それに動きを止め、僕はキラキラと目を輝かせてしまう。
あからさまに反応してしまう自分が恥ずかしい。
しかしショートケーキに目がない僕は、遠慮もなしにご馳走してもらうことにした。
「はい。おまたせー」
控え室のテーブルに置かれたショートケーキに、僕は満面の笑みを浮かべる。
すぐにもぐもぐ食べだした虎介を、微笑ましそうに頬杖をつき見つめていた志音は話を切り出した。
「虎くんってさ、バイトとかしないの?」
「え?あ、あぁ……」
志音の質問に、虎介は手を止め困ったように眉を下げる。
その反応に志音が首をかしげる中、一瞬で空になった皿にフォークを置いて、虎介は口を開いた。

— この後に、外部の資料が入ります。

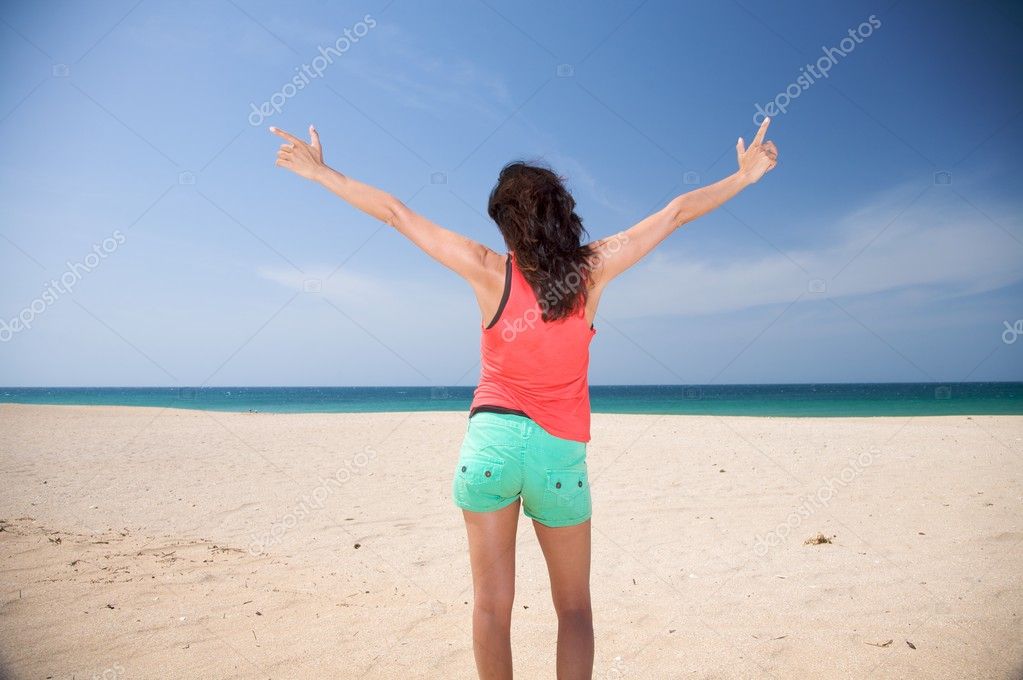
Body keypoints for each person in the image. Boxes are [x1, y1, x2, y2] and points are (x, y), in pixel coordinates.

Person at [271, 118, 778, 679]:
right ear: (563, 214)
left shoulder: (490, 271)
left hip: (491, 446)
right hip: (558, 457)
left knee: (491, 608)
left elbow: (396, 213)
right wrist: (745, 178)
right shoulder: (593, 271)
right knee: (575, 609)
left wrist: (320, 173)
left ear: (507, 228)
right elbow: (676, 212)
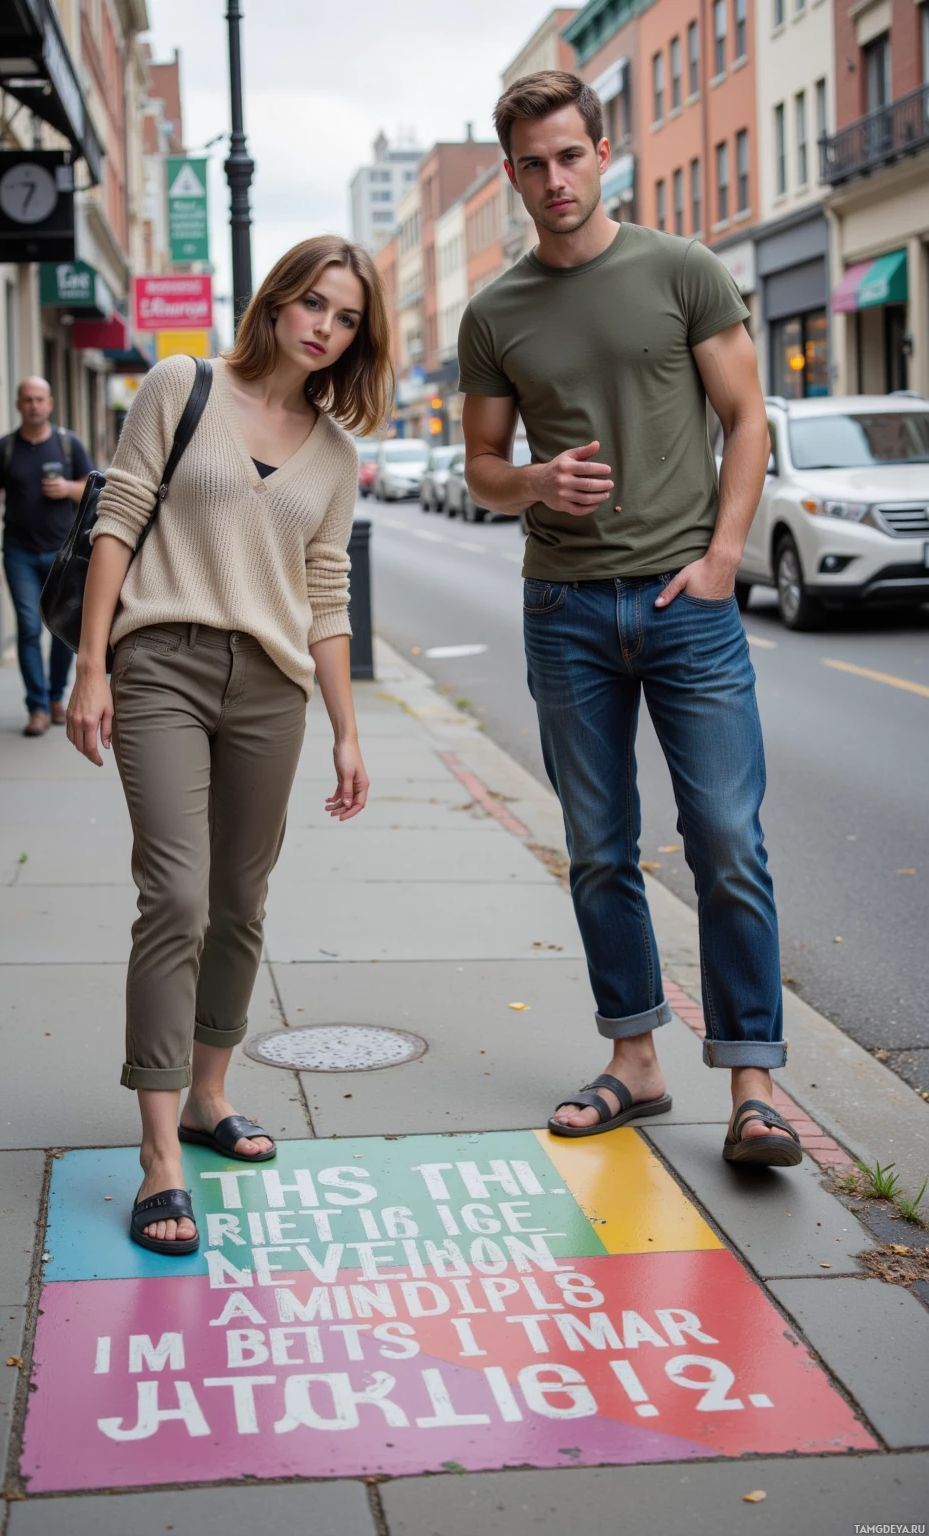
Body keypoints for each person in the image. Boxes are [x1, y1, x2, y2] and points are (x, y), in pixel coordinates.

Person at [458, 72, 801, 1169]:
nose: (552, 179)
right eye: (530, 163)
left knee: (725, 843)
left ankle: (752, 1087)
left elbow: (746, 421)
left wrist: (717, 560)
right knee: (598, 851)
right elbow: (478, 470)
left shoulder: (681, 270)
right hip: (562, 608)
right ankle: (636, 1061)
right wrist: (532, 486)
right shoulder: (494, 311)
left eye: (568, 155)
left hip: (683, 607)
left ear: (600, 151)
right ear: (510, 174)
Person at [66, 235, 393, 1255]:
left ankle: (210, 1095)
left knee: (242, 903)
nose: (322, 327)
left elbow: (327, 596)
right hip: (158, 660)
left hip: (271, 690)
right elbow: (117, 518)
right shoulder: (182, 383)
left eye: (344, 318)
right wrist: (91, 664)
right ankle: (160, 1154)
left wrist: (346, 730)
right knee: (176, 894)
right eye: (311, 303)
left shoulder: (335, 455)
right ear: (276, 301)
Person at [0, 377, 93, 735]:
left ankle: (57, 697)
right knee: (29, 629)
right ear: (18, 405)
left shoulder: (68, 444)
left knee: (62, 631)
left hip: (63, 556)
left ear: (51, 403)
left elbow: (94, 490)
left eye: (40, 399)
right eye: (28, 399)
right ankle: (38, 707)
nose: (34, 405)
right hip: (19, 554)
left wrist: (68, 488)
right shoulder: (4, 450)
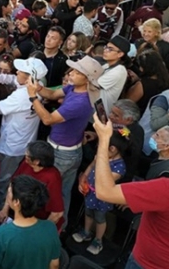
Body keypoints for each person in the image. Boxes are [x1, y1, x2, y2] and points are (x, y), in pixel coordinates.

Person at [27, 56, 102, 227]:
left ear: (88, 79)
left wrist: (33, 97)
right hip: (71, 150)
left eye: (77, 72)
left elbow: (47, 119)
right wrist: (38, 87)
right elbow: (53, 93)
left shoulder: (80, 101)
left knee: (46, 192)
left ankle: (41, 228)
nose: (71, 74)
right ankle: (61, 226)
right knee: (63, 193)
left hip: (62, 154)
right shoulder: (75, 89)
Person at [92, 113, 169, 269]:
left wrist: (104, 140)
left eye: (158, 135)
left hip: (148, 263)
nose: (153, 136)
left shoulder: (165, 185)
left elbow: (105, 191)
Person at [0, 57, 48, 208]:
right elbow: (13, 79)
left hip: (10, 146)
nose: (17, 71)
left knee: (3, 180)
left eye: (21, 71)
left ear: (29, 77)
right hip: (25, 142)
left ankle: (0, 211)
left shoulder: (21, 96)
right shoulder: (39, 86)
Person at [0, 175, 61, 269]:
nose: (8, 191)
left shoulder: (0, 235)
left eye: (10, 190)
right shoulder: (50, 228)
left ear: (16, 202)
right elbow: (54, 265)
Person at [74, 130, 129, 255]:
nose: (98, 148)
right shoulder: (101, 155)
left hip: (103, 197)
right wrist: (84, 179)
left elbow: (106, 180)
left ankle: (98, 240)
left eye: (101, 146)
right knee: (88, 212)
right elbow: (91, 166)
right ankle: (86, 232)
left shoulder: (119, 166)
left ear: (113, 149)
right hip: (90, 192)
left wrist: (101, 162)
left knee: (100, 218)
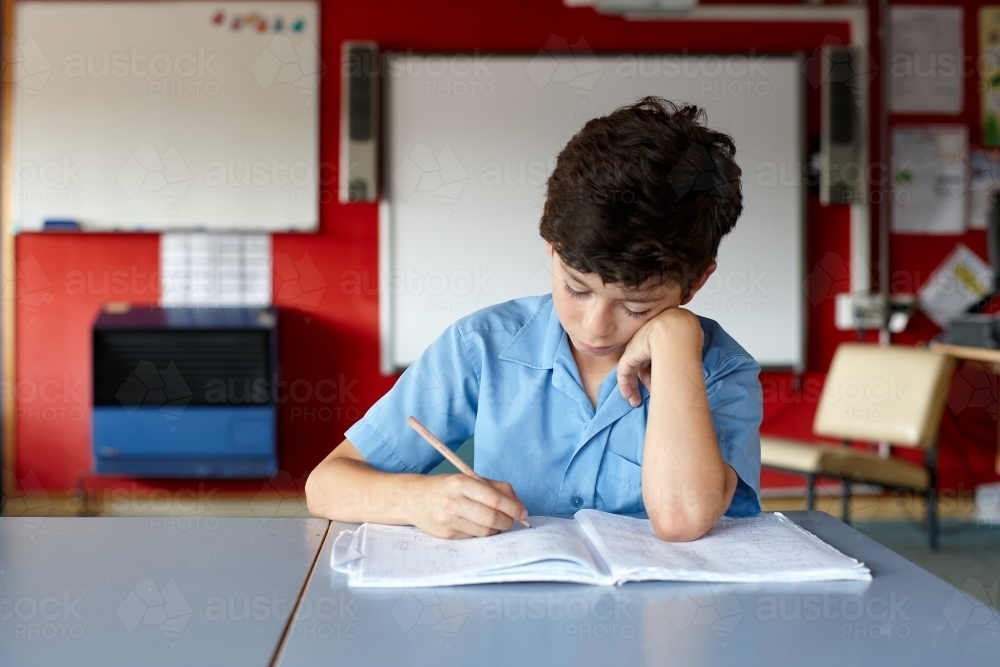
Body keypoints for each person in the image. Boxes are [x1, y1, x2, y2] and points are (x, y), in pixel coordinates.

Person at [305, 96, 762, 542]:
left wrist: (678, 336)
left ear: (695, 284)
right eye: (576, 289)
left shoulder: (719, 372)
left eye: (637, 307)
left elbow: (682, 519)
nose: (594, 326)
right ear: (550, 239)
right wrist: (417, 500)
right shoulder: (481, 345)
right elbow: (325, 485)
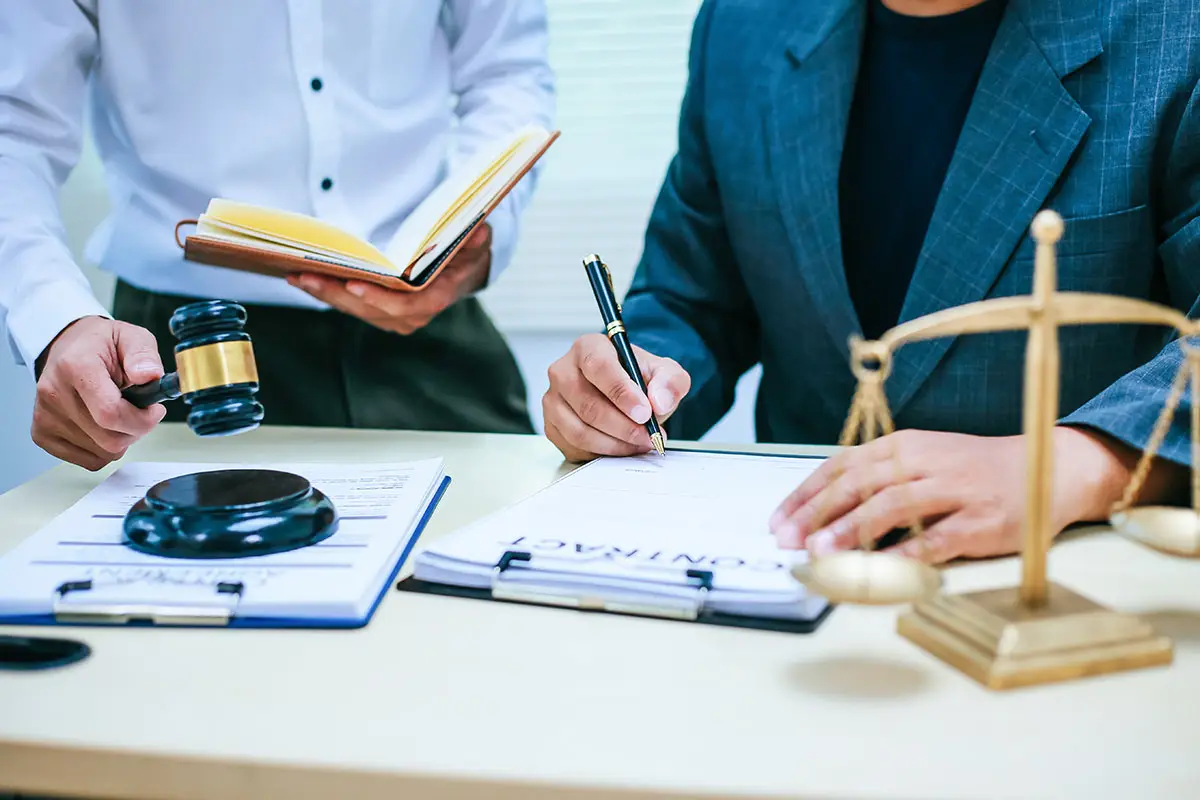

「一度、飲食店でバイトをしたことがあるんだけど……」
「? うん」
「そのときお客さんから、その……せ、セクハラというか、そういうことをされて……」
「……うん」
「それ以来、父さんからバイト禁止令を出されてるんだ……」
遠い目をして「ははは……」と笑う虎介に、志音はなんだか申し訳ない気分になった。
「もう一個、ケーキ食べる?」
「えっ、いいの?」
途端瞳に輝きが戻った虎介に、志音はすっかり親の気分で「お食べお食べ」とうんうん頷く。
追加のケーキをテーブルに置くと、虎介はまたもぐもぐ食べ出した。
虎くんって、食べ方も小動物みたいで可愛いよなぁ。
なんだろう。無性に写メ撮りたい。
今なら結衣さんの気持ちが分かるかもしれない。